Perhaps the most useful places to look are the million or so company pages LinkedIn has compiled. The pages will reveal the names of people who were recently hired or left the company, as well as those who have changed positions within the company.
Not only will you be able to pinpoint the right person, you will be able to see all the people who are in your network — your direct connections and their connections — who are somehow affiliated with that right person inside a company. I thought I hardly knew anyone at Oracle, for example, and found that 245 people in my network either work there now or have worked there in the past — all potentially useful contacts if I were looking for a job there.
If you have your eyes set on a particular company, be it Time Warner, Bank of America or Procter & Gamble, it is a good idea to “follow” their LinkedIn page. Just like when you follow friends or businesses on Facebook or Twitter, you will receive updates in your news feed. They will include company news and job postings, but also updates when people get hired, leave or move up, as well as any activity in your network connected to the company.

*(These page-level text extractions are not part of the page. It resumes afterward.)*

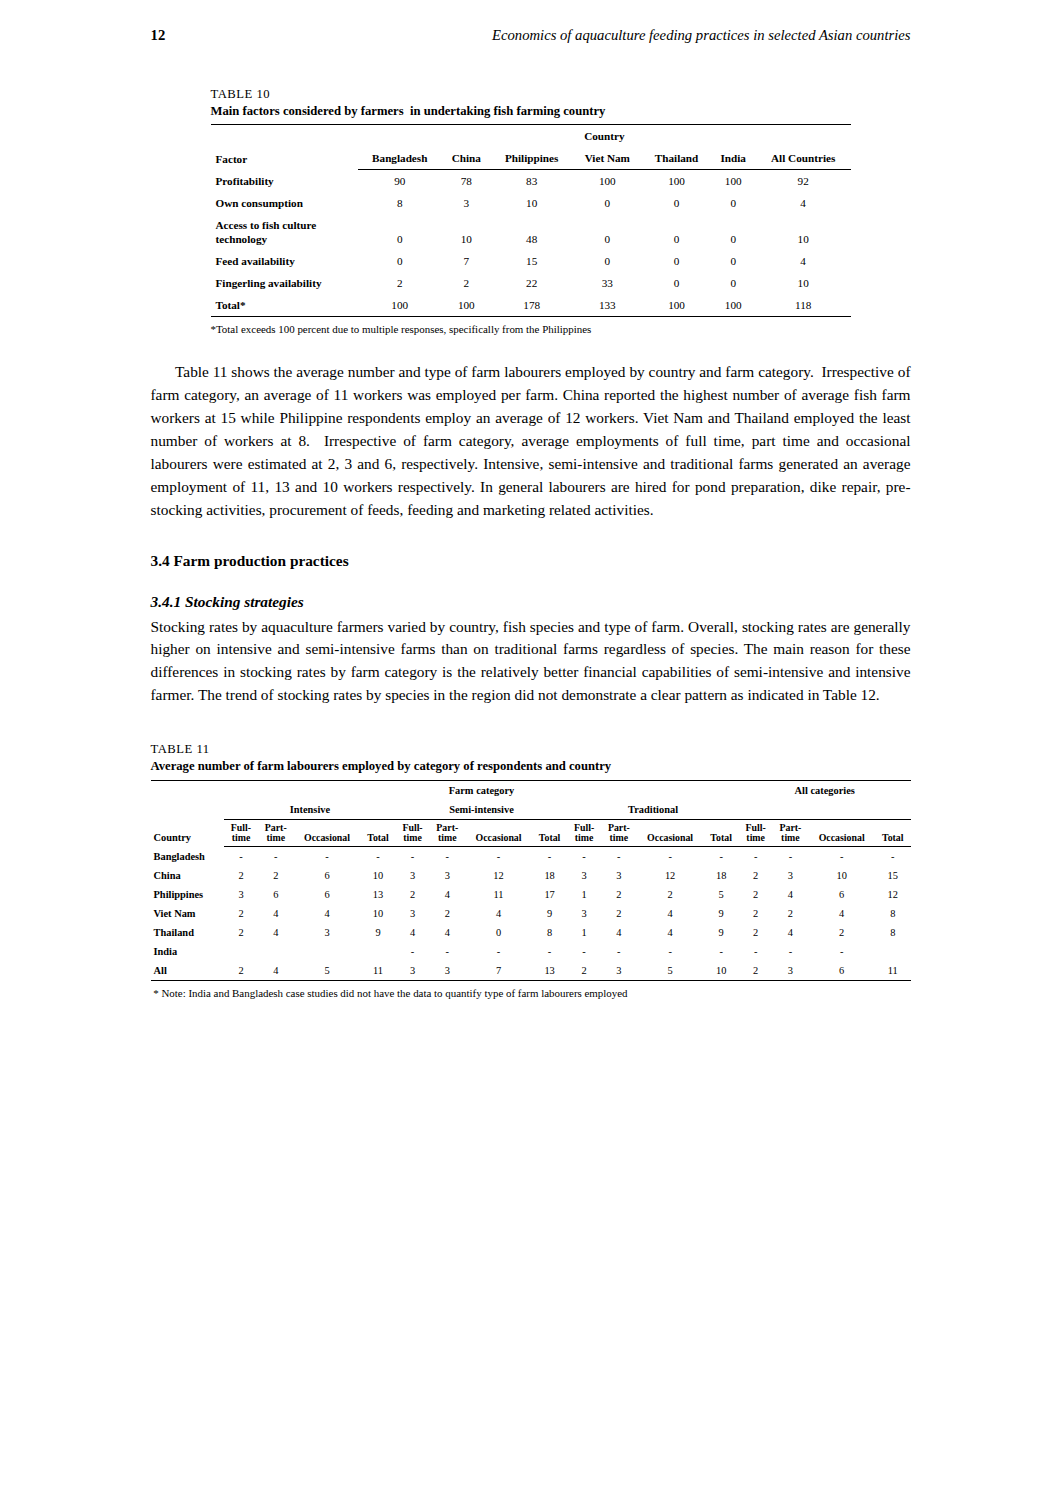12 Economics of aquaculture feeding practices in selected Asian countries
TABLE 10 Main factors considered by farmers in undertaking fish farming country
| Factor | Country |
| --- | --- |
| Bangladesh | China | Philippines | Viet Nam | Thailand | India | All Countries |
| Profitability | 90 | 78 | 83 | 100 | 100 | 100 | 92 |
| Own consumption | 8 | 3 | 10 | 0 | 0 | 0 | 4 |
| Access to fish culture technology | 0 | 10 | 48 | 0 | 0 | 0 | 10 |
| Feed availability | 0 | 7 | 15 | 0 | 0 | 0 | 4 |
| Fingerling availability | 2 | 2 | 22 | 33 | 0 | 0 | 10 |
| Total* | 100 | 100 | 178 | 133 | 100 | 100 | 118 |
*Total exceeds 100 percent due to multiple responses, specifically from the Philippines
Table 11 shows the average number and type of farm labourers employed by country and farm category. Irrespective of farm category, an average of 11 workers was employed per farm. China reported the highest number of average fish farm workers at 15 while Philippine respondents employ an average of 12 workers. Viet Nam and Thailand employed the least number of workers at 8. Irrespective of farm category, average employments of full time, part time and occasional labourers were estimated at 2, 3 and 6, respectively. Intensive, semi-intensive and traditional farms generated an average employment of 11, 13 and 10 workers respectively. In general labourers are hired for pond preparation, dike repair, pre-stocking activities, procurement of feeds, feeding and marketing related activities.
3.4 Farm production practices
3.4.1 Stocking strategies
Stocking rates by aquaculture farmers varied by country, fish species and type of farm. Overall, stocking rates are generally higher on intensive and semi-intensive farms than on traditional farms regardless of species. The main reason for these differences in stocking rates by farm category is the relatively better financial capabilities of semi-intensive and intensive farmer. The trend of stocking rates by species in the region did not demonstrate a clear pattern as indicated in Table 12.
TABLE 11 Average number of farm labourers employed by category of respondents and country
| Country | Farm category | All categories |
| --- | --- | --- |
| Intensive | Semi-intensive | Traditional | |
| Full- time | Part- time | Occasional | Total | Full- time | Part- time | Occasional | Total | Full- time | Part- time | Occasional | Total | Full- time | Part- time | Occasional | Total |
| Bangladesh | - | - | - | - | - | - | - | - | - | - | - | - | - | - | - | - |
| China | 2 | 2 | 6 | 10 | 3 | 3 | 12 | 18 | 3 | 3 | 12 | 18 | 2 | 3 | 10 | 15 |
| Philippines | 3 | 6 | 6 | 13 | 2 | 4 | 11 | 17 | 1 | 2 | 2 | 5 | 2 | 4 | 6 | 12 |
| Viet Nam | 2 | 4 | 4 | 10 | 3 | 2 | 4 | 9 | 3 | 2 | 4 | 9 | 2 | 2 | 4 | 8 |
| Thailand | 2 | 4 | 3 | 9 | 4 | 4 | 0 | 8 | 1 | 4 | 4 | 9 | 2 | 4 | 2 | 8 |
| India | | | | | - | - | - | - | - | - | - | - | - | - | - | |
| All | 2 | 4 | 5 | 11 | 3 | 3 | 7 | 13 | 2 | 3 | 5 | 10 | 2 | 3 | 6 | 11 |
* Note: India and Bangladesh case studies did not have the data to quantify type of farm labourers employed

Company pages are also good for other kinds of research. A module called “related companies” displays typical career paths. For example, the page for Johnson & Johnson shows that the health care giant hired more people who had previously worked at Pfizer than from any other company. And when they left, the most popular destinations were Merck and Novartis.
That may give you an idea how to plan your career path, or may help you discover a little known company that is a stepping stone to the company where you want to end up.
Other useful company information includes the percentage of employees in research and development or sales and marketing compared with similar companies. That could come in handy for anyone trying to find out what kinds of opportunities are more likely to come up, and useful in preparing for an interview.
The premium services allow you to see who looked at your profile and the keywords they used to find it. They also let you see expanded profiles of people outside your network or check references on people you are hiring.
But anyone who is trying to use LinkedIn effectively will want to do more than just snoop around. Being active on the site can help to get you noticed by other people.
Status updates work much like those on Facebook or Twitter, though telling your professional contacts that you just stopped in at Starbucks is probably not very useful. Joe Rosenberg, a certified public accountant in Florham Park, N.J., says he recently used a status update to alert people that the deadline for self-employed people to file estimated quarterly tax payments was coming up. “People noticed it,” Mr. Rosenberg said. “It could be a reminder to people to call you,” he added.
Mr. Rosenberg will also frequently answer questions about tax matters. Those, along with his participation in various groups, have resulted in $10,000 to $15,000 in business from new clients he found on LinkedIn over the last year, he said.
Ms. Wiseberg took a similar approach to get Red Scarf Equestrian off the ground. She had been on LinkedIn for several years but had never really learned how to use the site. When she started the business, she began joining groups related to her field and participating in discussions on them. She is now a member in more than a dozen groups, including Luxury and Lifestyle Professionals, Luxury Addict Group, Woman 2 Woman Business, and Horse Lovers of the Business World.
It is through these affiliations that others in the industry discovered her and began inviting her to events in Europe, North America and Asia.
“I had to go global, because the market in Canada is too small,” Ms. Wiseberg said. “I’m getting there.”